Source excerpt =
That’s all fine and dandy, but every new Scooby-Doo movie is only following in the heels of the wildest theatrical adaptations of the beloved cartoon: the early-2000s live-action Scooby-Doo movies.
2002’s Scooby-Doo and 2004’s Scooby-Doo: Monsters Unleashed are not, shall we say, objectively good. But they are a great time. They’re dressed up like kids’ movies, but they’re actually raunchy adult comedies packaged to fly under the PG rating, so they play with tropes appropriate to both age groups. Perhaps if the Scooby-Doo movies were totally allowed to be early-2000s rowdy comedies, they would’ve been forgettable. Perhaps if they’d just been fun kids’ flicks, they’d just be a nostalgia fest. But the fact that they did their utter best to be both of those things at once makes them memorable in a very specific way.
The 2002 Scooby-Doo, penned by Guardians of the Galaxy writer-director James Gunn and directed by Raja Gosnell, takes place two years after the mystery-solving gang split up. Daphne (Sarah Michelle Gellar), Velma (Linda Cardellini), Fred (Freddie Prinze Jr.), Shaggy (Matthew Lillard), and Scooby are all invited to a mysterious vacation getaway called Spooky Island. Resort mogul Emile Mondavarious (Rowan Atkinson) wants them to investigate “brainwashed” tourists, but none of them know the others are invited as well. Hijinks ensue.
Monsters Unleashed, also from Gunn and Gosnell, picks up some time after the first, after the gang gets back together and a museum opens in their honor, with relics from criminals they’ve apprehended. But when the costumes start disappearing and coming to life — and the media starts twisting the Scooby gang’s words to make them seem like the bad guys — they have to figure out what’s going on.
Watching these movies as a child, you’re probably going to miss all the marijuana references and raunchy jokes. As a kid, you aren’t seeing these characters as Buffy the Vampire Slayer in Daphne’s purple go-go boots, or Lindsay from Freaks and Geeks in Velma’s distinctive orange turtleneck. It’s just Daphne kicking ass, and Velma, complete with her signature bowl-cut hair. The irony that Sarah Michelle Gellar is being told she’s too girly to fight monsters when her best-known role was a demon slayer will go right over the heads of most 6-year-olds.
Part of the joy of watching these movies as a kid is the garish visual elements. The production design didn’t try to make over the Scooby-Doo cartoons to fit into a realistic world, they just made a physical world that looks as cartoonish as possible. The Mystery Machine doesn’t get a gritty makeover. It’s still lime-green and turquoise, with blobby orange letters. The characters, much like their cartoon counterparts, dress exclusively in one or two colors. Daphne’s always in purple, Velma’s in orange, with the boys in green and blue. The CG Scooby-Doo isn’t trying to be real; it’s a stylized cartoon, which means the dog doesn’t look janky and outdated today. (Unlike some of the CG monsters, which look absurdly fake.)

Problem to work on = Write out word for word the part of the Scooby-Doo passage that opens with the words containing "That’s all fine" and closes with "live-action Scooby-Doo movies.". The items that come next are separate material, unrelated to the Scooby-Doo passage.

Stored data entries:
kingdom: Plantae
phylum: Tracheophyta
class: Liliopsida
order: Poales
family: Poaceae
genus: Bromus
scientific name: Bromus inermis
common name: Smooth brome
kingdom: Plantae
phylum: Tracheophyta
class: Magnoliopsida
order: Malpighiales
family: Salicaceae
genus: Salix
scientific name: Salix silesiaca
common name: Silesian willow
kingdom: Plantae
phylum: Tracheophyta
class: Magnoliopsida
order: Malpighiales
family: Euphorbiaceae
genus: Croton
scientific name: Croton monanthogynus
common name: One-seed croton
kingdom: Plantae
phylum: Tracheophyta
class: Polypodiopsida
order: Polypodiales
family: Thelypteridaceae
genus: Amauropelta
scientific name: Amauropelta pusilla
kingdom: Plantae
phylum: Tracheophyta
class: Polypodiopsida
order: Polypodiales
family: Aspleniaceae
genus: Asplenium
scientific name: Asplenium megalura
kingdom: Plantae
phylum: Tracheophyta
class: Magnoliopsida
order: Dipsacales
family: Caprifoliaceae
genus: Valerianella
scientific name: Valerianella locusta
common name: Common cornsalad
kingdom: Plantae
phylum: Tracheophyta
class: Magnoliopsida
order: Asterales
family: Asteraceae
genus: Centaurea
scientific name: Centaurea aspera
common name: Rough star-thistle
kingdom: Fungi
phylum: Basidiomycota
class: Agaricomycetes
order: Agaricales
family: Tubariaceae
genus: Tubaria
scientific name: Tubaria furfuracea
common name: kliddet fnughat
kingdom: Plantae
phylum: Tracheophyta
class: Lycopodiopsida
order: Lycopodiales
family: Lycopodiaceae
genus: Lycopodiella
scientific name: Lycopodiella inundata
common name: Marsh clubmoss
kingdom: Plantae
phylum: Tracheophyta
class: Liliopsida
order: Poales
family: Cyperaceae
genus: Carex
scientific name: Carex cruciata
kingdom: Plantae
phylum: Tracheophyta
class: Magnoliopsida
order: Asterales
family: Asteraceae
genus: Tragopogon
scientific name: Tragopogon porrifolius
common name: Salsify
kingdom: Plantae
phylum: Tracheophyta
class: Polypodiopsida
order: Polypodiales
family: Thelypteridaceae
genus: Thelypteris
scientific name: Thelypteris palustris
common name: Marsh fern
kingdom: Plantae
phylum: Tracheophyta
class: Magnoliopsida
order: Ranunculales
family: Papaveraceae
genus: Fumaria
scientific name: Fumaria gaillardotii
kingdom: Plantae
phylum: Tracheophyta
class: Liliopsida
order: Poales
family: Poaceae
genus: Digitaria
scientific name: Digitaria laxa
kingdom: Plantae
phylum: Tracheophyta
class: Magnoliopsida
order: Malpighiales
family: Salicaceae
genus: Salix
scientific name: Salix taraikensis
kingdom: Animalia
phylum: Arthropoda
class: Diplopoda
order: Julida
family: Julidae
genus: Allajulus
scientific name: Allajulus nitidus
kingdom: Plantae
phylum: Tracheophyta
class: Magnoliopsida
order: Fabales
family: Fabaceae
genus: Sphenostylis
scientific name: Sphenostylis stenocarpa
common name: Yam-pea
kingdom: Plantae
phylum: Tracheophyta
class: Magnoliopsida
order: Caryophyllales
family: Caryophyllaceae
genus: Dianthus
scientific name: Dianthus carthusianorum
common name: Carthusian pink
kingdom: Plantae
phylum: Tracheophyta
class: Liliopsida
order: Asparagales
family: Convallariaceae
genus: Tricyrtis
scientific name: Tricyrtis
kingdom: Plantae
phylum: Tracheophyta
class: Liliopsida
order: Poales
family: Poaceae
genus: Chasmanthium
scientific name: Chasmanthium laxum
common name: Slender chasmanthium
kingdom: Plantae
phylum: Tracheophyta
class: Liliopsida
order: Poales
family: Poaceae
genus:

Exercise answer =
That’s all fine and dandy, but every new Scooby-Doo movie is only following in the heels of the wildest theatrical adaptations of the beloved cartoon: the early-2000s live-action Scooby-Doo movies.